====== TEXT BLOCK
Most systems avoided teacher layoffs School districts in Maryland, Virginia and the District of Columbia will receive a combined $450 million in federal funds to save teachers’ jobs, even as most local school systems avoided major job losses.
“Maryland has not had the problem with teacher layoffs that other states have had, mostly because the state has pumped so many additional funds into education,” said Bill Reinhard, spokesman for the state’s schools. “Exactly what effect [the $179 million in federal money] will have is uncertain.”
Reinhard made an exception for Prince George’s County, where the school board cut 355 classroom positions to help close a $45 million budget shortfall. The federal dollars will allow the county to hire back some teachers.
In Montgomery County, about 20 employees were laid off from schools and the central office after the district secured a generous budget from the County Council and school staff gave up pay raises. Most of the teachers who lost their jobs were not victims of the economy but failed to meet necessary certification requirements, said schools spokesman Dana Tofig.
Montgomery teachers union President Doug Prouty had little information on how his own county would benefit. “Hopefully, we’ll be able to use it to avoid further cuts later in the year,” he said.
D.C. Public Schools have made nearly 500 highly publicized layoffs over the past year, but the majority were based on poor classroom performance, not a budget shortfall.
A spokesman from D.C.’s Office of the State Superintendent said the city is awaiting word on how its $18 million will be divided and directions on how to spend it.
Fairfax County schools — Virginia’s largest district — cut about 1,400 positions since the start of the recession in 2007, but enrollment growth has kept layoffs to a minimum, said school board member Jane Strauss.
How the board would spend its share of the state’s $249 million remains uncertain, Strauss said.
“But we’re not depending on it — we’ve learned to be cautious,” she said. “There’s no pot at the end of the rainbow.”
The funding, passed by Congress on Tuesday as part of a $26 billion extension to the federal stimulus, also includes money to fill states’ Medicaid shortfalls. In Maryland, $273 million will help to fill a projected $389 million gap. Virginia will receive $289 million, and the District will receive $54 million, according to the Center on Budget and Policy Priorities.
============
====== EXERCISE DATA
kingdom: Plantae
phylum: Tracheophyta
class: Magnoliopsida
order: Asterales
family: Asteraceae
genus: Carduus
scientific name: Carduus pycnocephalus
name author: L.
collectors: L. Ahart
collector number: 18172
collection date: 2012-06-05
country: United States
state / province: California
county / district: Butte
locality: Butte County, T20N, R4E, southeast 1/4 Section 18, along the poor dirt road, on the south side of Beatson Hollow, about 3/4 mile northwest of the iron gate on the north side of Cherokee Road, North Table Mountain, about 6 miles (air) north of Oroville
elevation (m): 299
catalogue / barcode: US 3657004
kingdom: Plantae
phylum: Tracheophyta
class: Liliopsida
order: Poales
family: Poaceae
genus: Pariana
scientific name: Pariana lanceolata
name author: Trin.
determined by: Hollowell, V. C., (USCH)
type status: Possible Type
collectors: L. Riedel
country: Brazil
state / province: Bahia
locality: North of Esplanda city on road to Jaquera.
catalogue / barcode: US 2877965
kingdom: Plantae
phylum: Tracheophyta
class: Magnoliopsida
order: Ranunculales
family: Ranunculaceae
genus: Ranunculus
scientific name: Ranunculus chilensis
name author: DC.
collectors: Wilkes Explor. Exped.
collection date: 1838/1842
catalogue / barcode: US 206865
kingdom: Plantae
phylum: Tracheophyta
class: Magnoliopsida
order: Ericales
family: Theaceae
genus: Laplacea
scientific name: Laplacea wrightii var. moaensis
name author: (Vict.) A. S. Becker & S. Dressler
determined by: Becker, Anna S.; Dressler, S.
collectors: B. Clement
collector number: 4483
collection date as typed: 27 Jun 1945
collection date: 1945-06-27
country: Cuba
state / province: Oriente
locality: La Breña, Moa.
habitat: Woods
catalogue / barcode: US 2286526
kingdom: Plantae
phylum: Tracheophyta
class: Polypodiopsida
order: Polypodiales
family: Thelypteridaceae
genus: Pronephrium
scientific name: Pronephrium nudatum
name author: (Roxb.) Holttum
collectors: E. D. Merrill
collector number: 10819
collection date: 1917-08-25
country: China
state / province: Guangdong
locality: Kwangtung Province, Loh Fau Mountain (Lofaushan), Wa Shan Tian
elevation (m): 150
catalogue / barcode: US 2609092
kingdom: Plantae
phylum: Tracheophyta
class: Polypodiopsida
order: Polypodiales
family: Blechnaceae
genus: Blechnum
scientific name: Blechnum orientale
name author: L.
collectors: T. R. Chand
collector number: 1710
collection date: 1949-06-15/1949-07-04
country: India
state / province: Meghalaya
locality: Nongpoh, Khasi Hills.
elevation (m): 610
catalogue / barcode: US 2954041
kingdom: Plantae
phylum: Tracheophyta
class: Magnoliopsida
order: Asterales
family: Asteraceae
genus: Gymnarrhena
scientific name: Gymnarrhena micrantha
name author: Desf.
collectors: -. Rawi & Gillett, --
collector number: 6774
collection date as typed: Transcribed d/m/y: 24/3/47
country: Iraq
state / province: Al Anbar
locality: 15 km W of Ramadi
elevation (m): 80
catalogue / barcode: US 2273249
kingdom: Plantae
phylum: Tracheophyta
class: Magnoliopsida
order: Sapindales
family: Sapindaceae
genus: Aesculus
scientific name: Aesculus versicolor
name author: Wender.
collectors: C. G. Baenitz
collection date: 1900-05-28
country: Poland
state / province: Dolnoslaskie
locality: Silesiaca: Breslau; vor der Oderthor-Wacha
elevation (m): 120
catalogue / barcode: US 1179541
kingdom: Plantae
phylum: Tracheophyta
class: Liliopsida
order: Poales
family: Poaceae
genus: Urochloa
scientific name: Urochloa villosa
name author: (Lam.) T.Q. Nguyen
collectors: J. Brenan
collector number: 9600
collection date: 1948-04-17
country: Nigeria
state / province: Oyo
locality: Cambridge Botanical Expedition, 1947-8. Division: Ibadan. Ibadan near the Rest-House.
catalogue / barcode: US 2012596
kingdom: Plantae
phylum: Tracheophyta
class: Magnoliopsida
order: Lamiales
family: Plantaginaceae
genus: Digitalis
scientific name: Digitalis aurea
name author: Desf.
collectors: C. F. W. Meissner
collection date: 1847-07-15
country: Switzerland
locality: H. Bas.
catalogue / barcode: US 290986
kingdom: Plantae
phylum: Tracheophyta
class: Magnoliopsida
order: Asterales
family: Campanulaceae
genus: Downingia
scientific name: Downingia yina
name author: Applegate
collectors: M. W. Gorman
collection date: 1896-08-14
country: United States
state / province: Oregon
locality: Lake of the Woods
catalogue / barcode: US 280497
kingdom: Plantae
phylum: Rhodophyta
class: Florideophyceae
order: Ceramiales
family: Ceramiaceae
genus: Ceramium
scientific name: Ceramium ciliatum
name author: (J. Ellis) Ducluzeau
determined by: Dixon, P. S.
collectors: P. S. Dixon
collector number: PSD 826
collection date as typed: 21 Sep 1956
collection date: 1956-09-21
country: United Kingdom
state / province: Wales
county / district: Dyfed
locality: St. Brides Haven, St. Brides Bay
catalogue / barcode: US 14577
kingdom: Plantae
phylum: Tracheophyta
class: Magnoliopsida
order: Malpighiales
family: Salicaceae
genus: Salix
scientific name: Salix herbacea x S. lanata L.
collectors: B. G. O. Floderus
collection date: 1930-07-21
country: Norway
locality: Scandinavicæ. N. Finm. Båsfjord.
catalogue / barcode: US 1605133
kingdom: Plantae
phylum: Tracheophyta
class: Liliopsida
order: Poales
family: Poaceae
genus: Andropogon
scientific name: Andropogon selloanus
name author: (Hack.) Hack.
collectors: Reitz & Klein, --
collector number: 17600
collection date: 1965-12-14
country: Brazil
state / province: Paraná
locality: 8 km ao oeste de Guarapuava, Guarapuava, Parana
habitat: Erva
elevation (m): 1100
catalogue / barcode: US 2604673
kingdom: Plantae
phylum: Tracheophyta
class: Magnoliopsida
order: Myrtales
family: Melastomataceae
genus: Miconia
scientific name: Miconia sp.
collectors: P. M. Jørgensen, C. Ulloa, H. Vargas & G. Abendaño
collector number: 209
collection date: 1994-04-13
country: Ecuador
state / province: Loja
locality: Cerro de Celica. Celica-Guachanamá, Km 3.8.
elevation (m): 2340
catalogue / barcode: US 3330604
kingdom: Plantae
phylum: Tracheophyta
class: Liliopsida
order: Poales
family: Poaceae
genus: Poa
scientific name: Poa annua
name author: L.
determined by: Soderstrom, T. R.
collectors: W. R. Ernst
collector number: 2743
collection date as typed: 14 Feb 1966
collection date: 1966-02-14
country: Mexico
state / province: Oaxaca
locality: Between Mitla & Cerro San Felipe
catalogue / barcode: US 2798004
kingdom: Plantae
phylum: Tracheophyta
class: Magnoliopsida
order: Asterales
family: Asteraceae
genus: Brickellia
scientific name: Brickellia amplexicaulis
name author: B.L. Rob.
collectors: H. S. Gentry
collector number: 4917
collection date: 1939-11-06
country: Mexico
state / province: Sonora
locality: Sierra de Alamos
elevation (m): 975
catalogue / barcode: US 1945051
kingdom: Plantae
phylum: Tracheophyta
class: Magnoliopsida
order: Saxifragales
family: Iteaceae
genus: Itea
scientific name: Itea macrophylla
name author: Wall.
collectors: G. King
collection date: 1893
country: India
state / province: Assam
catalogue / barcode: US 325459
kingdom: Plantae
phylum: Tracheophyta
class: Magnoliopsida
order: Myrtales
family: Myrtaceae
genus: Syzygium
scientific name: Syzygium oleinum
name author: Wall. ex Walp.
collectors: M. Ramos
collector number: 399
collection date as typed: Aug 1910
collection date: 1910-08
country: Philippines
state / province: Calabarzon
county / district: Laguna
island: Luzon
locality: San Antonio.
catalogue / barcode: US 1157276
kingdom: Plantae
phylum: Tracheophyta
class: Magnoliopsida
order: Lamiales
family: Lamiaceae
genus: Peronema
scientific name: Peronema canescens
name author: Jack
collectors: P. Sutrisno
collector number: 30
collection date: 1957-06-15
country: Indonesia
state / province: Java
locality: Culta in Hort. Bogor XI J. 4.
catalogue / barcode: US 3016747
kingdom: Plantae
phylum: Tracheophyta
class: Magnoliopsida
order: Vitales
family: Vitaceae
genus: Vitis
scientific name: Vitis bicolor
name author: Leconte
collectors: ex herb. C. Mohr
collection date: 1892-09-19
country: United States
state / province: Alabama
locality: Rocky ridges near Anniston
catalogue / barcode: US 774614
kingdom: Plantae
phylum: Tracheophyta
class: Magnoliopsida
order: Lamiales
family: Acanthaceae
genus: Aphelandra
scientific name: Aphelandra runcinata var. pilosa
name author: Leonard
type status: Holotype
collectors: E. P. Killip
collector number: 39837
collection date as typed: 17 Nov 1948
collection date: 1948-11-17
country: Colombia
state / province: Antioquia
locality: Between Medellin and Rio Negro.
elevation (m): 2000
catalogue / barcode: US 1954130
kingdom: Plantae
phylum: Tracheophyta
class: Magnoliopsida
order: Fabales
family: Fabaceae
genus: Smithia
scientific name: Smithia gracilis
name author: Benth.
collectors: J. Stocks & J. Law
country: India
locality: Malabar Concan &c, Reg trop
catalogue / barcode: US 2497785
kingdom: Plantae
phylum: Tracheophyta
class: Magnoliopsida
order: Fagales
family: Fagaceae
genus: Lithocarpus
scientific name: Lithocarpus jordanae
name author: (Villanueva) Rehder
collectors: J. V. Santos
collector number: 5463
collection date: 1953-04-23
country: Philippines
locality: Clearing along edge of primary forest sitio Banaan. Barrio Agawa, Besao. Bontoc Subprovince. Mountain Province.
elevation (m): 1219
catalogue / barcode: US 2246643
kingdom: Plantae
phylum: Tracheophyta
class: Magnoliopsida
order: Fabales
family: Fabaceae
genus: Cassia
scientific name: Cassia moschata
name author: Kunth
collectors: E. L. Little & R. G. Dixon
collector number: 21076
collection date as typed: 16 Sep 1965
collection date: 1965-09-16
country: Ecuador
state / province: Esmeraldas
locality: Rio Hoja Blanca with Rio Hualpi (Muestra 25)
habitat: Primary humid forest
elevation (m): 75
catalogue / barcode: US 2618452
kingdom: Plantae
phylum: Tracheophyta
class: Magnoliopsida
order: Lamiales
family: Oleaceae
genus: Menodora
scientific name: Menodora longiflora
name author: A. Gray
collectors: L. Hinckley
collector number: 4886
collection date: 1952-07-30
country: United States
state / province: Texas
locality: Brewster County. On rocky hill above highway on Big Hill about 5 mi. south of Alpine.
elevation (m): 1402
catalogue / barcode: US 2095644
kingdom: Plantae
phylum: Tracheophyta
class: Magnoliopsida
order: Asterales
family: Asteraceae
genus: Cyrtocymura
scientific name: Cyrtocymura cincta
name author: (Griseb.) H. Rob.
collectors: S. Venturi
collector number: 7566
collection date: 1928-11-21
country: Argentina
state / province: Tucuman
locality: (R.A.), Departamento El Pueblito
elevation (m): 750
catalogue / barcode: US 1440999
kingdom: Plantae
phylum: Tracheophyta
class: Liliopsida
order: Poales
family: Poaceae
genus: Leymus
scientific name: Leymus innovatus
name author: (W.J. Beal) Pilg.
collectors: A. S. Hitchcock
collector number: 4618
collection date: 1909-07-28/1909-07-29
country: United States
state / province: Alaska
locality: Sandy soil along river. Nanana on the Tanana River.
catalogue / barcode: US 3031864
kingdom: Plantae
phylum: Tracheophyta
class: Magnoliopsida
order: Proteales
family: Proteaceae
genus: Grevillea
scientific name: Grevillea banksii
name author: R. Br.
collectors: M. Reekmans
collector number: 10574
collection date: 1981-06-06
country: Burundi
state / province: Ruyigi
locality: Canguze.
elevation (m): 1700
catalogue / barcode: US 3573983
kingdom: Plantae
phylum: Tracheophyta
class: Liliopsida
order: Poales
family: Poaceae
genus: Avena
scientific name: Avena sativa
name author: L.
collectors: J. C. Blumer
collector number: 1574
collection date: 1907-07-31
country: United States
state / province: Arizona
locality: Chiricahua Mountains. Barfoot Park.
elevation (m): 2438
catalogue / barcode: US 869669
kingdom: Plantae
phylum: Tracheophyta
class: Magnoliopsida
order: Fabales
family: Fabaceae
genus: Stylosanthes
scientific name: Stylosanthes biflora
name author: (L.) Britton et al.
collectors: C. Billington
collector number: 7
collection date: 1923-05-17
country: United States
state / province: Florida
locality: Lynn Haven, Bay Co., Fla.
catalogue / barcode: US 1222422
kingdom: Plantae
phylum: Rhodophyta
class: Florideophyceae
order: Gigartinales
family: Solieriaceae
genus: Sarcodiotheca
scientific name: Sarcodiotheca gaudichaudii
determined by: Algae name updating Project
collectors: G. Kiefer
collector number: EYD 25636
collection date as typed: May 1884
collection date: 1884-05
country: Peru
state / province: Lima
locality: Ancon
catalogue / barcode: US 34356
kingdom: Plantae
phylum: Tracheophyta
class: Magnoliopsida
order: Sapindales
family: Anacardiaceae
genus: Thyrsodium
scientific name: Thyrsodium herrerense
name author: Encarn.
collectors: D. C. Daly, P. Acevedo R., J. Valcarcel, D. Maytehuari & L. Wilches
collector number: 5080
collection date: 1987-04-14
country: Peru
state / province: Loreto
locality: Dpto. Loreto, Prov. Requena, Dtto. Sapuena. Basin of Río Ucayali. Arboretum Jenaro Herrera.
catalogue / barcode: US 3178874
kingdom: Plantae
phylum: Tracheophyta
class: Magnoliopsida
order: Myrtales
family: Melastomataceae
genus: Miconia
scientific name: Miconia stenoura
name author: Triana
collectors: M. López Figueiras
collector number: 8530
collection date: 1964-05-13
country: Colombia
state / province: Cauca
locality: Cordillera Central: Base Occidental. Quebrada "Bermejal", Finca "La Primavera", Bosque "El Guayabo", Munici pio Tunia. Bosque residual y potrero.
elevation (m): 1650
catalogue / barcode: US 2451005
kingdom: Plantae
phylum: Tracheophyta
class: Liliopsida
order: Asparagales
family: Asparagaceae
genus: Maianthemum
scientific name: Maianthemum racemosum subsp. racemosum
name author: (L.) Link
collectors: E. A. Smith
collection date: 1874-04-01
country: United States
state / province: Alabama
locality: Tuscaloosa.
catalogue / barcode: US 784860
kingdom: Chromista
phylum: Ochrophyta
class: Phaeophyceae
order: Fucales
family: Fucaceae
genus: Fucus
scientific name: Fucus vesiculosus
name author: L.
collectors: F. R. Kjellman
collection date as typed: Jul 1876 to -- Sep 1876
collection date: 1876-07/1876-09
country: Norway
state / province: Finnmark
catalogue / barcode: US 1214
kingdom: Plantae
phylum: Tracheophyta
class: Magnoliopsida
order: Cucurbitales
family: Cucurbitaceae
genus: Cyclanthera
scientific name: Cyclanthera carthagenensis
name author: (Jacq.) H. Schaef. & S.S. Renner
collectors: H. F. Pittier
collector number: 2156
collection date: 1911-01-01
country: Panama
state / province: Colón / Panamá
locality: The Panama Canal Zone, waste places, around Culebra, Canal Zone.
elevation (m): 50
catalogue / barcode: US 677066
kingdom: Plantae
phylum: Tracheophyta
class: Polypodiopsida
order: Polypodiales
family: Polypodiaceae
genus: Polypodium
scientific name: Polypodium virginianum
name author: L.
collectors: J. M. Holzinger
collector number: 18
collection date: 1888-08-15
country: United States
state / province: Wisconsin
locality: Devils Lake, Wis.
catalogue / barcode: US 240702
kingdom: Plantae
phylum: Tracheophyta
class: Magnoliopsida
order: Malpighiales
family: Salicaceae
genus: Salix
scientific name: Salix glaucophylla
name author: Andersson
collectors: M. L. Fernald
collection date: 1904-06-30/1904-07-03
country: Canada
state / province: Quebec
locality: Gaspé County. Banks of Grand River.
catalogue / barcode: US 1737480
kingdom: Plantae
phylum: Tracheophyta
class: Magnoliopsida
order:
============
◆ TASK STATEMENT ◆
Print everything from "Most systems avoided" down to "back some teachers." in the article on federal school funding above, without any changes.

◆ EXPECTED OUTPUT ◆
Most systems avoided teacher layoffs School districts in Maryland, Virginia and the District of Columbia will receive a combined $450 million in federal funds to save teachers’ jobs, even as most local school systems avoided major job losses.
“Maryland has not had the problem with teacher layoffs that other states have had, mostly because the state has pumped so many additional funds into education,” said Bill Reinhard, spokesman for the state’s schools. “Exactly what effect [the $179 million in federal money] will have is uncertain.”
Reinhard made an exception for Prince George’s County, where the school board cut 355 classroom positions to help close a $45 million budget shortfall. The federal dollars will allow the county to hire back some teachers.